# [AIM]
Could you convert every line of the records below into a JSON list of strings, one string per line, with blank lines skipped and the pictures left out?

Dataset records
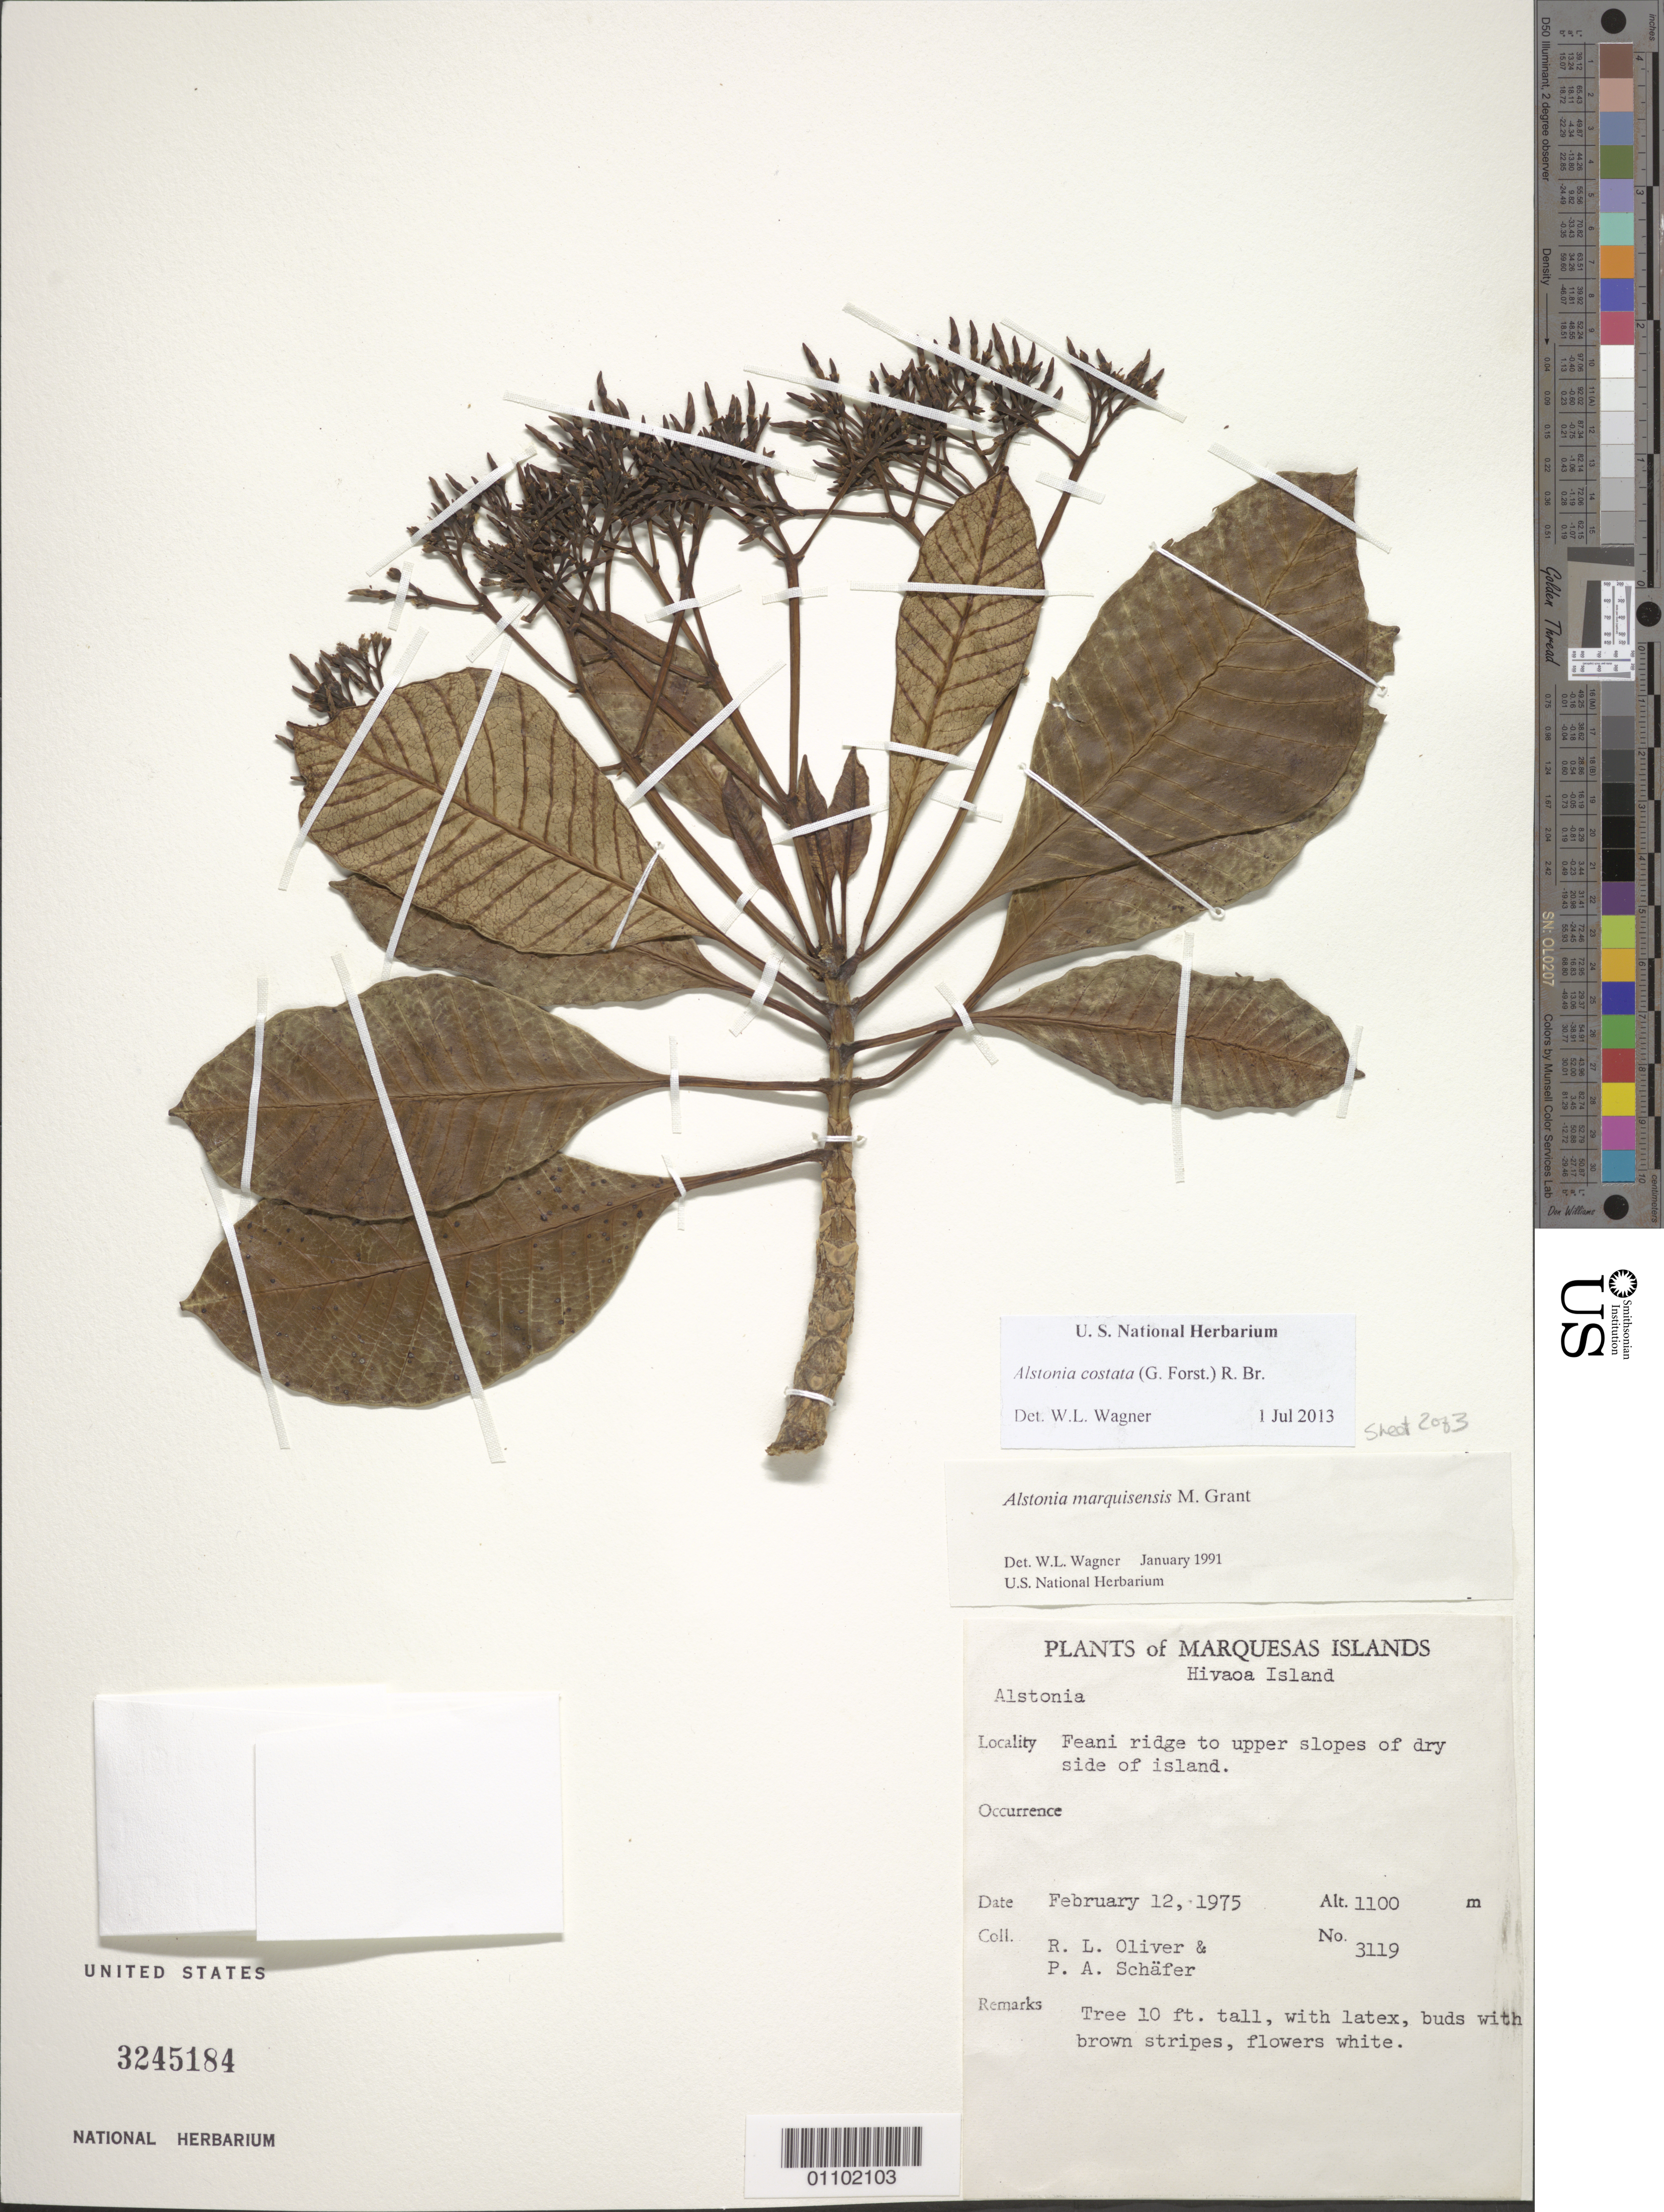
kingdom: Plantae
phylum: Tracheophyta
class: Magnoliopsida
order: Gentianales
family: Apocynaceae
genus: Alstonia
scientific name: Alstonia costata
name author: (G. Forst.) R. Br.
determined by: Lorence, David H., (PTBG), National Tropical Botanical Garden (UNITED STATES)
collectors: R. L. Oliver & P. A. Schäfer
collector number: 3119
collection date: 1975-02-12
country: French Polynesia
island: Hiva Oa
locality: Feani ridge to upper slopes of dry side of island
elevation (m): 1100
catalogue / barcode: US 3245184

# [EXERCISE SOLUTION]
[
  "kingdom: Plantae",
  "phylum: Tracheophyta",
  "class: Magnoliopsida",
  "order: Gentianales",
  "family: Apocynaceae",
  "genus: Alstonia",
  "scientific name: Alstonia costata",
  "name author: (G. Forst.) R. Br.",
  "determined by: Lorence, David H., (PTBG), National Tropical Botanical Garden (UNITED STATES)",
  "collectors: R. L. Oliver & P. A. Schäfer",
  "collector number: 3119",
  "collection date: 1975-02-12",
  "country: French Polynesia",
  "island: Hiva Oa",
  "locality: Feani ridge to upper slopes of dry side of island",
  "elevation (m): 1100",
  "catalogue / barcode: US 3245184"
]